Mubarak sends son-and-heir Gemal to assess Philadelphi situation


14 Jan. Egyptian president Hosni Mubarak sent his son Gemal (Jimmy) to see for himself the true situation on the strategic Philadelphi Corridor running along the Gazan-Sinai border, debkafile's intelligence sources reveal.

Our military sources explain the lack of progress in the Egyptian-Hamas ceasefire talks in the last 48 hours by the easing of military pressure on Hamas. Israeli forces have confined operations to aerial bombardment and the occasional exchange of fire on the ground.

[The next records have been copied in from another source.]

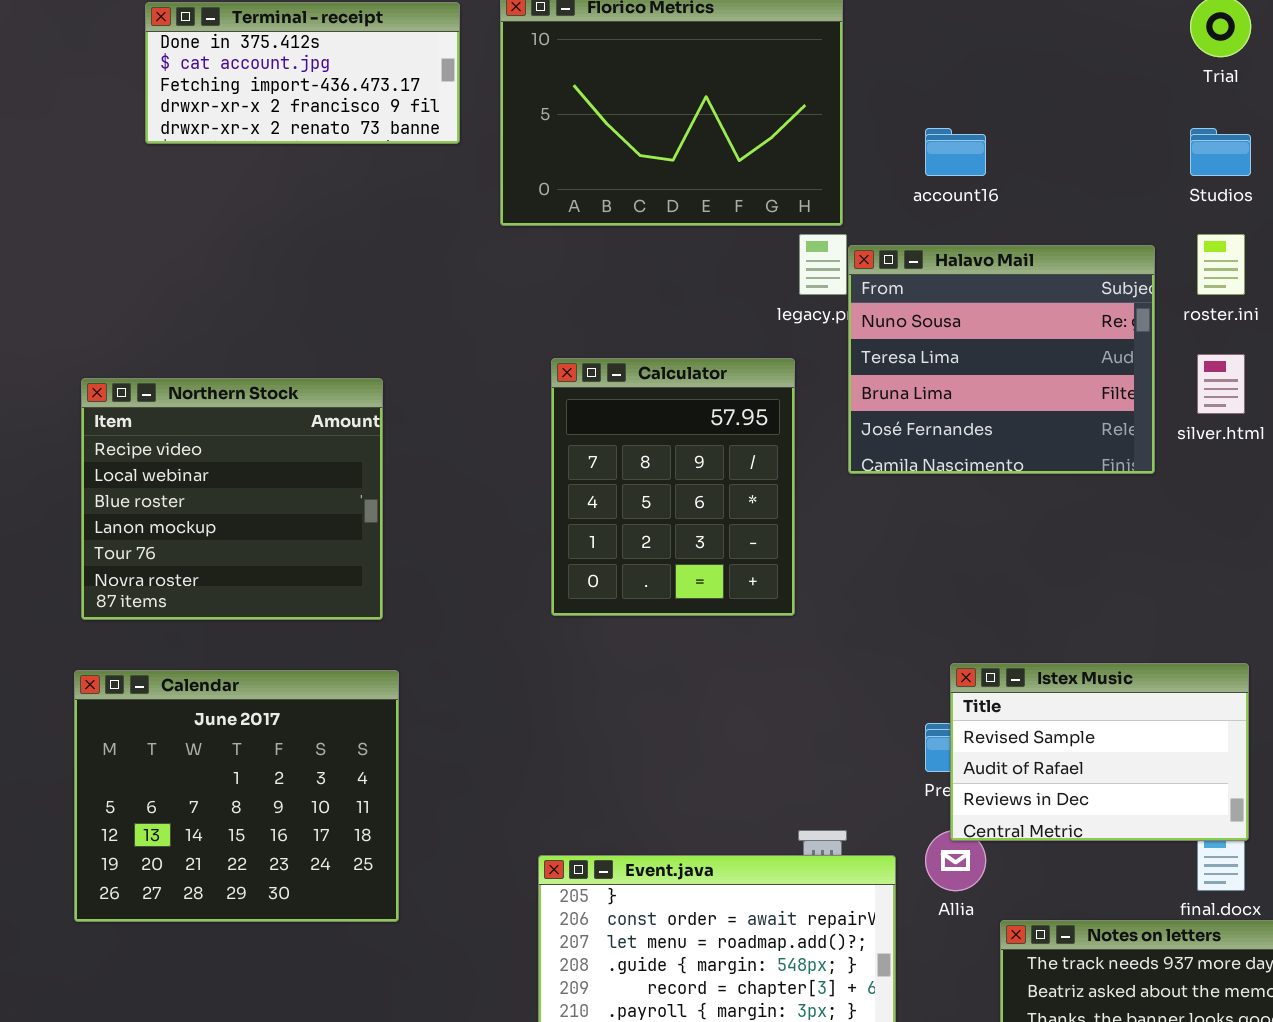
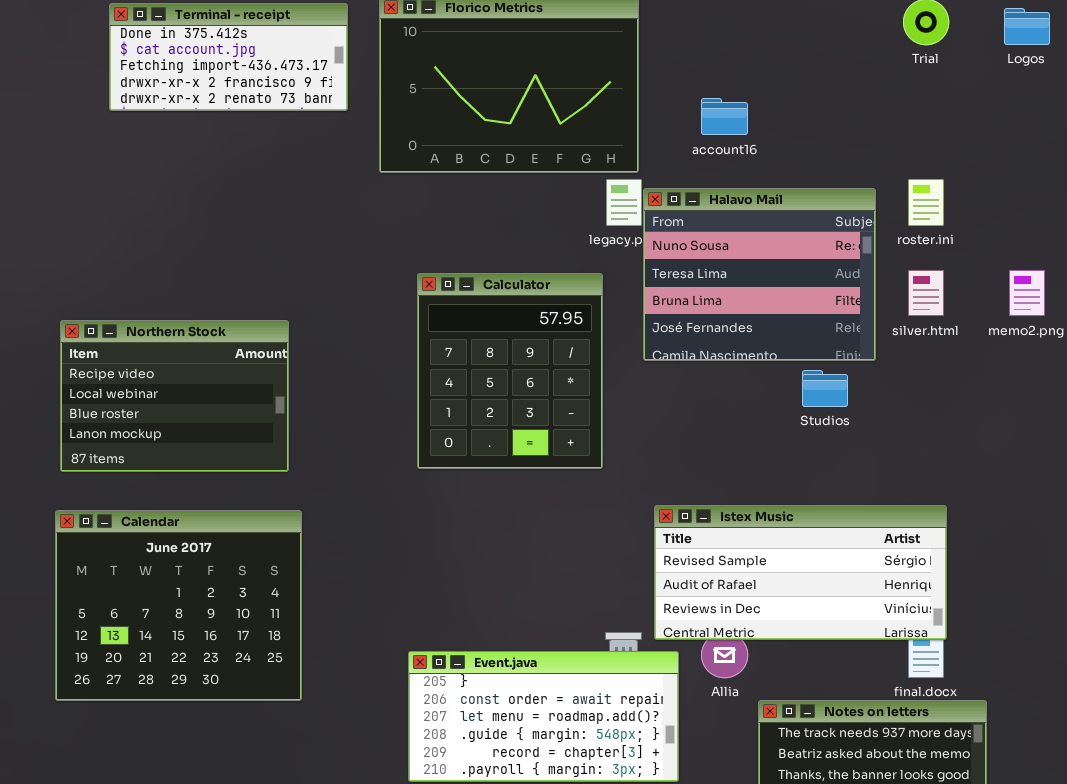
Studios: [1190,128,1251,176] -> [802,370,848,407], moved
Northern Stock: [81,378,383,620] -> [60,320,289,472], resized
Istex Music: [950,663,1249,841] -> [654,505,947,640], resized

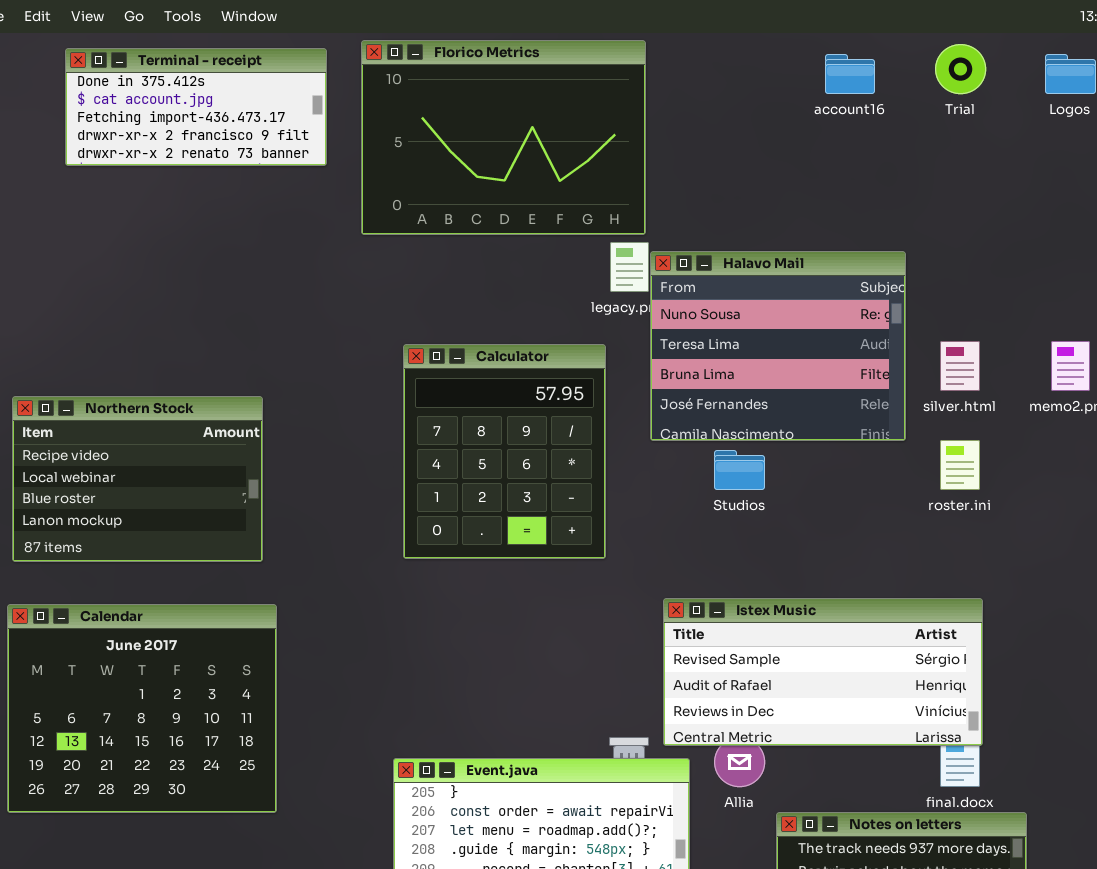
account16: [701,98,748,135] -> [825,54,875,94], moved
roster.ini: [908,179,944,226] -> [940,440,980,490], moved
Studios: [802,370,848,407] -> [714,450,765,490], moved

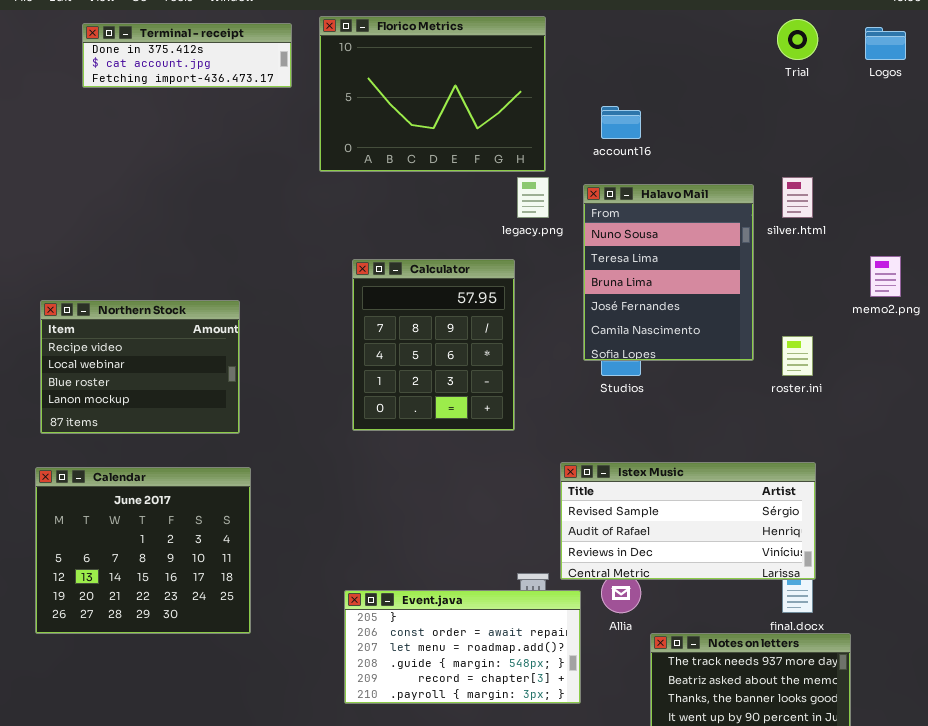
Terminal - receipt: [65,48,327,166] -> [82,23,292,88], resized
account16: [825,54,875,94] -> [601,106,641,139], moved
Halavo Mail: [650,251,906,441] -> [583,184,754,361], resized
silver.html: [940,341,980,391] -> [782,177,813,218], moved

They are essentially holding back and waiting for cabinet orders to go for the decisive push into the densely-populated areas of Gaza City and the Philadelphi Corridor.


Israel intelligence: Hizballah is synchronizing rocket offensive with Hamas


15 Jan. After the northern Israeli city of Kiryat Shemona sustained a rocket salvo Wednesday, Jan. 14, the Israeli Air Force stepped up its reconnaissance flights over South Lebanon in search of rocket launchers. Like the Palestinian Hamas, Lebanese Hizballah chiefs appear to believe that Israel's policy-makers will refrain from a resounding military assault to smash Hamas' military strength in Gaza. Therefore, Hamas is believed by Israel's Northern Command to be preparing more rocket attacks in sync with its terrorist allies in Gaza. And indeed, the Kiryat Shemona attack turned out to be the overture for a long-range missile-rocket cascade from Gaza against a wide range of Israeli population centers. Both believe a two-front rocket offensive will enhance Hamas' bargaining position in the ceasefire negotiations.

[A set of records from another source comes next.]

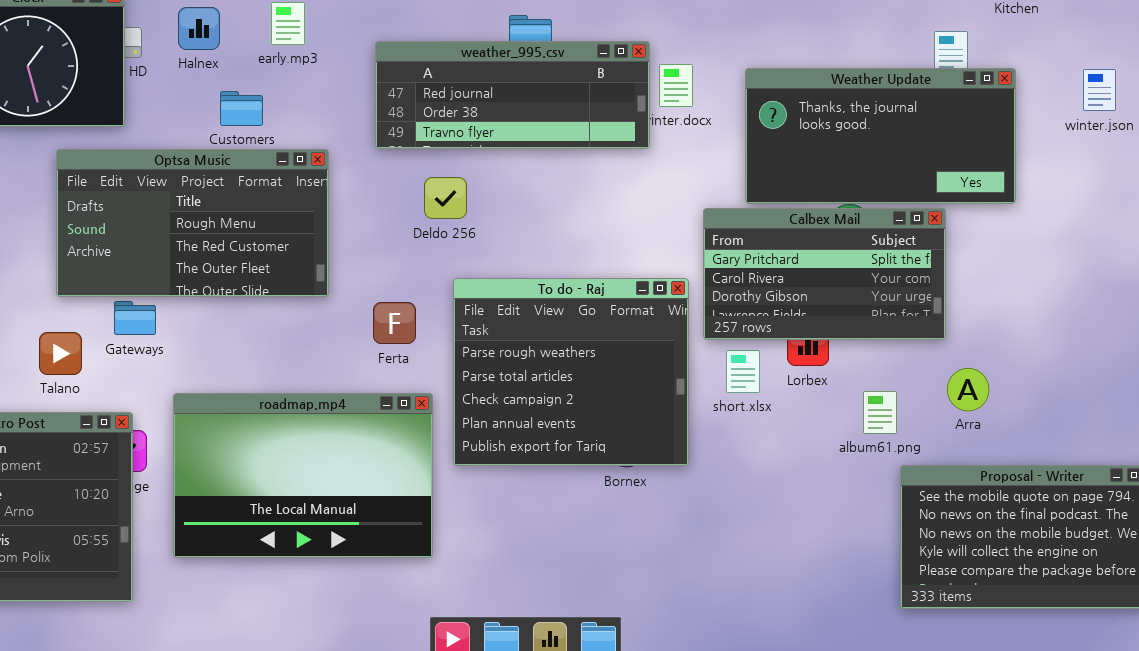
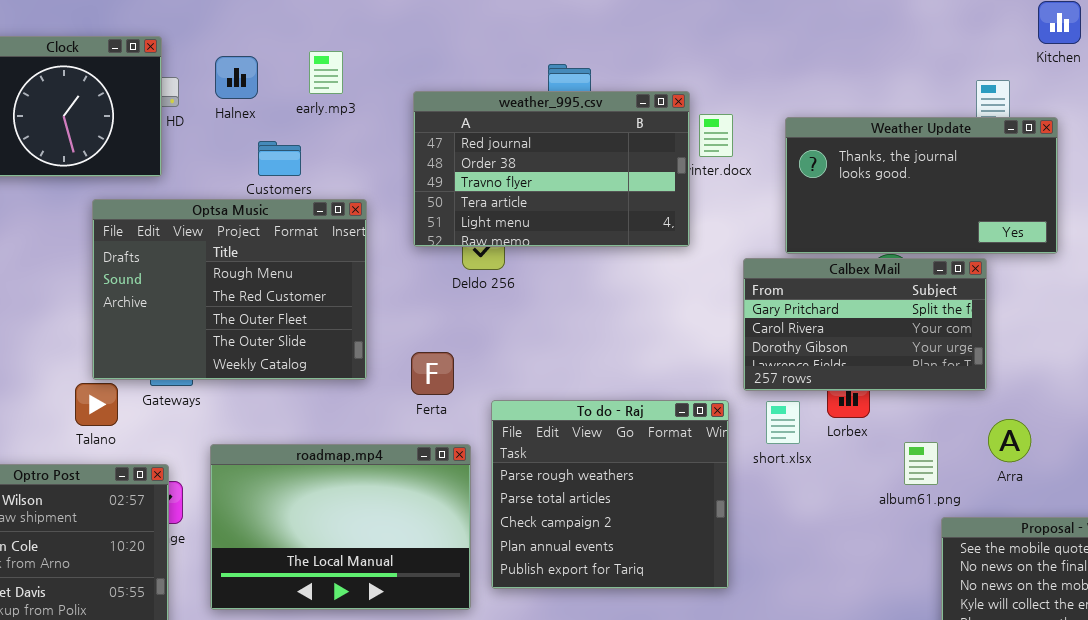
weather_995.csv: [375,41,650,149] -> [413,91,690,247], resized
Optsa Music: [56,149,329,297] -> [92,199,367,380], resized
To do - Raj: [453,278,689,466] -> [491,400,729,589], moved

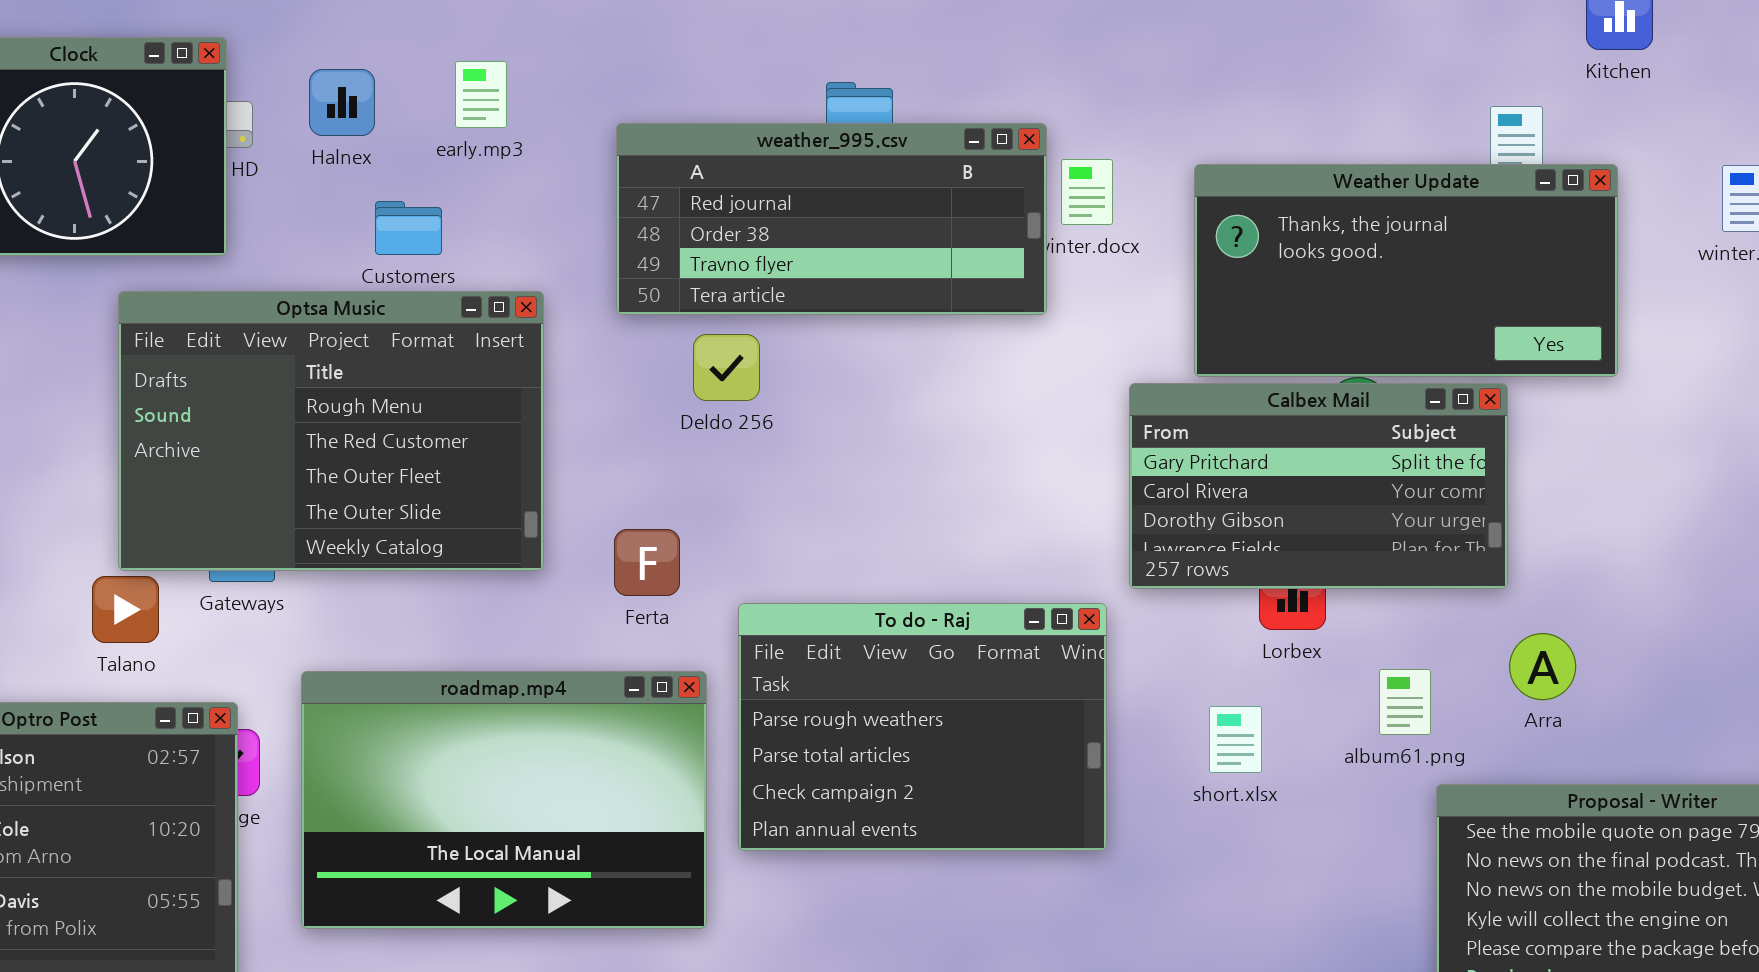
weather_995.csv: [413,91,690,247] -> [616,123,1047,315], resized
To do - Raj: [491,400,729,589] -> [738,603,1107,851], resized
short.xlsx: [766,401,800,444] -> [1209,706,1262,773], moved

Emerging Gaza ceasefire allows Hamas to restock rockets and fire them


15 Jan. The Egyptian-Hamas ceasefire accord presented to Israel as no better than a repeat formula of last year's failed informal truce, which led to the outbreak of the current Gaza fighting. One senior officer told us: “For this we didn't have to go to war.”

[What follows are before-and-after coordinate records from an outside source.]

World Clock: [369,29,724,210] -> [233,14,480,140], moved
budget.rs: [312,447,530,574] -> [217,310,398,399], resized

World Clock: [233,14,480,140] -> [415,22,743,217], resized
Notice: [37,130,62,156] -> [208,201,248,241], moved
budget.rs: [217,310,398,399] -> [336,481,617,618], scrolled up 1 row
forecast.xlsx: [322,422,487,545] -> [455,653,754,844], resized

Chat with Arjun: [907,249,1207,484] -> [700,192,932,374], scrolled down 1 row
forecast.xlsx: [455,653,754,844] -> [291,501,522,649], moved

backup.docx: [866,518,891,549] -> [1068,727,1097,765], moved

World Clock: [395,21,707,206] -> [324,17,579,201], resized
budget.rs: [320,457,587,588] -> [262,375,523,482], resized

The understandings Egypt is fashioning will tie Israel's military hands and let Hamas claim it is ahead after Israel refrained from either toppling its Gaza government or extinguishing its missile capabilities. Though vanquished on the battlefield, the Hamas terrorists are winning the diplomatic war.

Thursday, Jan. 15, two Israeli envoys headed out – the foreign ministry's director general Aharon Ambramovich to Washington and the defense ministry's political adviser Amos Gilead to Cairo – to hear about the proposed American and Egyptian ceasefire mechanisms for controlling weapons smuggling through Sinai and the Philadelphi Corridor. debkafile's military sources note that even if the two mechanisms are agreed, they will take a year or more to put in place, during which time Hamas will be free to restock its arsenals and resume firing rockets.


Israel air strike kills top Hamas leader, interior minister Siad Sayam


15 Jan. Hamas interior minister Siad Sayam died in an Israeli aerial bombardment over Gaza, Thursday, January 15, as the third week of Israel's offensive ended. Killed with him were his brother, Salah Abu Sarah, head of the organization's security service and Mahmoud Watfa, commander of Hamas military wing. In Damascus, Hamas leader Khaled Meshaal declared there would be no concessions for a ceasefire.

The Shin Bet security service discovered the top Hamas leaders' whereabouts in Gaza with exceptional speed two weeks after Sayam's brother rented the hideout when the war was already underway. Its precise targeting indicates Israeli intelligence has penetrated the top Hamas echelon.

debkafile's sources report that Israel is racing against time to prevail over Hamas before an enforced ceasefire cuts the campaign short before its goals are achieved.

Thursday, Beersheba came under heavy rocket attack, which injured six people, as Hamas stepped up its attacks. Israeli artillery struck UNWRA's Gaza City HQ, starting a fire. Israel forces continued to chew aroujnd the edges of Gaza City – purging the already occupied outskirts of Shatti, Zeitun, Tofah, Tel El Hawa and Saltin without pushing into the densely-packed town alleys.